# Help me track the history of my rescue bluenose! Found in NYC but w/ SF Bay area chip



## alexdecampi (Feb 21, 2012)

Hi, I'm new here! So I want to apologise in advance if I say something wrong or am asking this question in the wrong place.

I have a really gorgeous bluenose pit female. Her name is Twiggy. She is 5-7 years old. 72lbs, great muscle tone, great great great skin (NEVER had a hotspot), and very good/healthy conformation... wherever she was from, they took GOOD care of her when she was a puppy.

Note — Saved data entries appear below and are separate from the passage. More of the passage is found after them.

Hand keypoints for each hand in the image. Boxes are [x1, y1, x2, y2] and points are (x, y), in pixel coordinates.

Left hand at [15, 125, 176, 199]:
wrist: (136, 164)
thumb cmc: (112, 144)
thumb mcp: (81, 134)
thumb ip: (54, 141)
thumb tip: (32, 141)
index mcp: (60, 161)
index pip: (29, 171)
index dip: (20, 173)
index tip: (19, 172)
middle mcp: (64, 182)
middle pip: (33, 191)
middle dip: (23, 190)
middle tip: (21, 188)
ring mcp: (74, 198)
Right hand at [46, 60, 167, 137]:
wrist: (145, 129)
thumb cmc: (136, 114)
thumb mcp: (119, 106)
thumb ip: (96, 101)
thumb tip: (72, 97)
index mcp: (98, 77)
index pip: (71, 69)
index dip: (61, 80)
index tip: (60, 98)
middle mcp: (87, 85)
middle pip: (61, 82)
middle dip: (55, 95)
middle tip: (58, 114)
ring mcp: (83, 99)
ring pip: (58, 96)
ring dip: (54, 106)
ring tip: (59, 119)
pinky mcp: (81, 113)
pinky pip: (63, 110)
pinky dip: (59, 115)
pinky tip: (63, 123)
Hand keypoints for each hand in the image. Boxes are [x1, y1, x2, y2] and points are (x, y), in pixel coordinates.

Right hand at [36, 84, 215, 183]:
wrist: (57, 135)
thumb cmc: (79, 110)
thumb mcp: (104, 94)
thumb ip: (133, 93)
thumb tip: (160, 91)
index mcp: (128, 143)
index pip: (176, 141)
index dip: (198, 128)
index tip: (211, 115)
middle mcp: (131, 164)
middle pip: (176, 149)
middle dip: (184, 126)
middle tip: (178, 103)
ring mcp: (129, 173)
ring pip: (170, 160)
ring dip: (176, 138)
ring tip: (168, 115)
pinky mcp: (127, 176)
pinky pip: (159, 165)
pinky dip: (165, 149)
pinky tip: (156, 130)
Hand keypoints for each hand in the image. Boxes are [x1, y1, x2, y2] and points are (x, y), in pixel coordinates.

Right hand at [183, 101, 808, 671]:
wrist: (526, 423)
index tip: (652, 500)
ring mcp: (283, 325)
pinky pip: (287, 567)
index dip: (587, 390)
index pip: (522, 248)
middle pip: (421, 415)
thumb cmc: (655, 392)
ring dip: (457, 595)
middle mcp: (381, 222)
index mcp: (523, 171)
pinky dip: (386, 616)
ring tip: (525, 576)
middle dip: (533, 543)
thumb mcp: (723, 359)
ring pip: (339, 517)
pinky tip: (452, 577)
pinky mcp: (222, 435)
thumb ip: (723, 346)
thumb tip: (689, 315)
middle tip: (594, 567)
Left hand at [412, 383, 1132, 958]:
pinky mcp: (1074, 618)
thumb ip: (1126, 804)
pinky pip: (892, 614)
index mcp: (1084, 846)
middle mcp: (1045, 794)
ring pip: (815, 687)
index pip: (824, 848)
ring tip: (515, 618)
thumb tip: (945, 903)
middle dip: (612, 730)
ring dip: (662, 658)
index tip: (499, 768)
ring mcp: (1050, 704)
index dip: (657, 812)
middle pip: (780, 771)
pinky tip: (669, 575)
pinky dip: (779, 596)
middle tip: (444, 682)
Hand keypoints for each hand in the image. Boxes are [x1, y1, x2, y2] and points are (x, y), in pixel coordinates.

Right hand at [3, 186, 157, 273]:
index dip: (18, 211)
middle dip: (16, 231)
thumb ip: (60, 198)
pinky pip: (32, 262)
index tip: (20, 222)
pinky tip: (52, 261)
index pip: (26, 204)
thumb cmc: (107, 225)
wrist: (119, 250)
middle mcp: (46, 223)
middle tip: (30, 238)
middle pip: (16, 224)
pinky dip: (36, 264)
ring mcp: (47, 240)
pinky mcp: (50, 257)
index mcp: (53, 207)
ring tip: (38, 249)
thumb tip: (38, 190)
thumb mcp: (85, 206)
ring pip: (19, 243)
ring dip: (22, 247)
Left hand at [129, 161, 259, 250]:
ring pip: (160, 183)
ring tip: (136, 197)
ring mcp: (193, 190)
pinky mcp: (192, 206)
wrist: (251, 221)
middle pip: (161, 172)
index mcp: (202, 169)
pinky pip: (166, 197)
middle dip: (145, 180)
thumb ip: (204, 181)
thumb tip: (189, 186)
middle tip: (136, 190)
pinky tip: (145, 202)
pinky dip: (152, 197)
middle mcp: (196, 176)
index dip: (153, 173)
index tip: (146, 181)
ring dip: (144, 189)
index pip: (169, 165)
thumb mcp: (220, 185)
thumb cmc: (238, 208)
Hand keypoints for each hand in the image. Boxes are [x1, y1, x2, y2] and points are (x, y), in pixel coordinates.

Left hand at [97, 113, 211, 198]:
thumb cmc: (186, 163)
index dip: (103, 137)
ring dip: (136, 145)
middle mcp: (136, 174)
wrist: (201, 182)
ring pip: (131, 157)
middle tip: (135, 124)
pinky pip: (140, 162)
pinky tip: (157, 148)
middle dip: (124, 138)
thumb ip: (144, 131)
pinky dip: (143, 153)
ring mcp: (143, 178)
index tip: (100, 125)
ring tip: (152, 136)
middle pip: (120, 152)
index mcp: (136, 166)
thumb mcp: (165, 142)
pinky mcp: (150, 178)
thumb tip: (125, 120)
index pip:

In July 2010, she was found on the streets of NYC, almost half her healthy weight (39lbs) and lactating. No puppies, of course. She ended up in the NY kill shelter and I adopted her.

She had an unregistered microchip. I had always wondered what her history was, because she is such a hunk. So I finally called up HomeAgain (the chip manufacturer) today.

HomeAgain say that chip was sold to/implanted by VIP Pet Care Services in Windsor, CA in 2008.

So I call VIP Pet Care Services. They have no vetting records associated with that chip, which means they must have sold on that lot of chips to a pet store or breeder. I reckon a breeder is more likely, as that's the most likely way a CA blue gets to NYC. Also, what pet store sells bluenose pit pups?

Twiggy is not likely from a 2008 litter. I think she's older than that, 2005-2006. Again, she has great feet, great bone structure so I'm wondering if she was chipped later and sold when 1-2 years old to someone in NY who then used her in a crappy/backyard breeding program then threw her out.

Can any of you suggest Bay Area or N California breeders who might have bred her? Or what her bloodlines might be?

Here are pix of her. These are old and from a few months after I adopted her, so she still has her mama belly and had not regained full weight/muscle tone... but they show her markings best. All the rest have my toddler or our rednose (or both) lying next to or on her. Or she's wearing a stupid hat. Yes, I am the sort of dog owner who puts silly hats on my dog and takes pictures to put on facebook. Deal with it!


----------



## angelbaby (Feb 4, 2010)

Sorry but there is no way we can determine bloodline, parentage , age or breeder without a pedigree. Tracking down a breeder in california alone is near impossible with the amount of registered and unregistered breeders out there. i would suggest to love her as a pet and rescue as she is. Thats the thing with rescues you dont and usually wont be able to get any back ground or pedigree info. She is very pretty , glad she found a great home with you. Looks like she had puppys, maybe someone bred her and then dumped her after? happens alot.


----------



## ames (Jun 6, 2010)

Great job on rescuing her! just like Angel said there is no way to know. Also blue nose is just a color of nose, not a breed or bloodline, so unfortunately you can't go by nose color to track either, I am bad with noses and it could be the color but her's look black to me. But I like I said I could be blind since I can;t see blue noses on some other dogs here either lol. Great looking girl, look forward to hearing more about her!


----------



## alexdecampi (Feb 21, 2012)

Thanks! Yeah, I knew it was really unlikely I could find out anything more about her... I was just so surprised when the chip registered to CA! And I don't know anything "proper" about pits, I just used to foster for pit rescues in NYC.


----------



## cEElint (Oct 6, 2009)

chances are.. someonefrom CA moved to NY, couldnt keep the dog in their apartment and let it loose..


----------